## PROBLEMS AND TASKS:
1 - Output the part of the methods passage from "To form lipid-only" to "(Supplementary Fig. 1).", copied word for word.
2 - According to the methods passage, what column was used to remove excess free polymer from the SMALP sample?
3 - Which pieces of equipment does the methods passage name together with a manufacturer or brand? List them all.

## TEXT BLOCK:
★ ★ ★

To form lipid-only SMALPs, the 2% (w/v) DMPC suspension was mixed at a 1:1 ratio with 2.5% (w/v) polymer in buffer 1, which promptly clarified (<5 s). To remove excess free polymer the sample was then run on a Superdex 200 10/300 column (GE Healthcare), equilibrated with buffer 1, at a flow rate of 0.5 ml/min, and the fractions corresponding to SMALPs harvested (Supplementary Fig. 1).

Dynamic light scattering (DLS)

100 μl of lipid-only SMALPs or 2% (w/v) DMPC lipid suspension was added to 1900 μl of buffer 1. Dynamic light scattering (DLS) data were recorded using a Brookhaven NanoBrook 90plus Zeta instrument (640 nm) using a 1.0 cm path length disposable cuvette (Brand BMBH). Measurements were taken at a temperature of 25 °C with 30 s equilibration time. Automated instrument parameters were used. Each measurement was repeated at least 6 times.

★ ★ ★

Items from a data source:
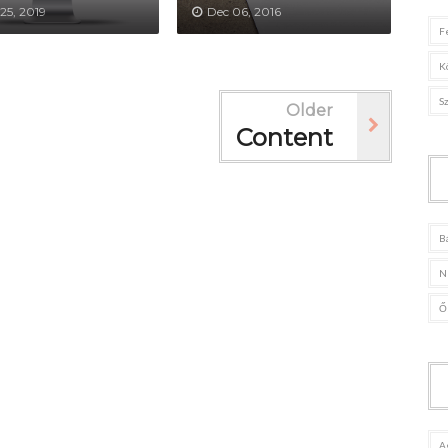
25, 2019
Dec 06, 2016
F
K
S
Older
Content
B
N
Ő
A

★ ★ ★

## RESULTS OF THE EXERCISE:
1 -
To form lipid-only SMALPs, the 2% (w/v) DMPC suspension was mixed at a 1:1 ratio with 2.5% (w/v) polymer in buffer 1, which promptly clarified (<5 s). To remove excess free polymer the sample was then run on a Superdex 200 10/300 column (GE Healthcare), equilibrated with buffer 1, at a flow rate of 0.5 ml/min, and the fractions corresponding to SMALPs harvested (Supplementary Fig. 1).

2 - A Superdex 200 10/300 column (GE Healthcare).

3 -
- Superdex 200 10/300 column (GE Healthcare)
- Brookhaven NanoBrook 90plus Zeta instrument (640 nm)
- 1.0 cm path length disposable cuvette (Brand BMBH)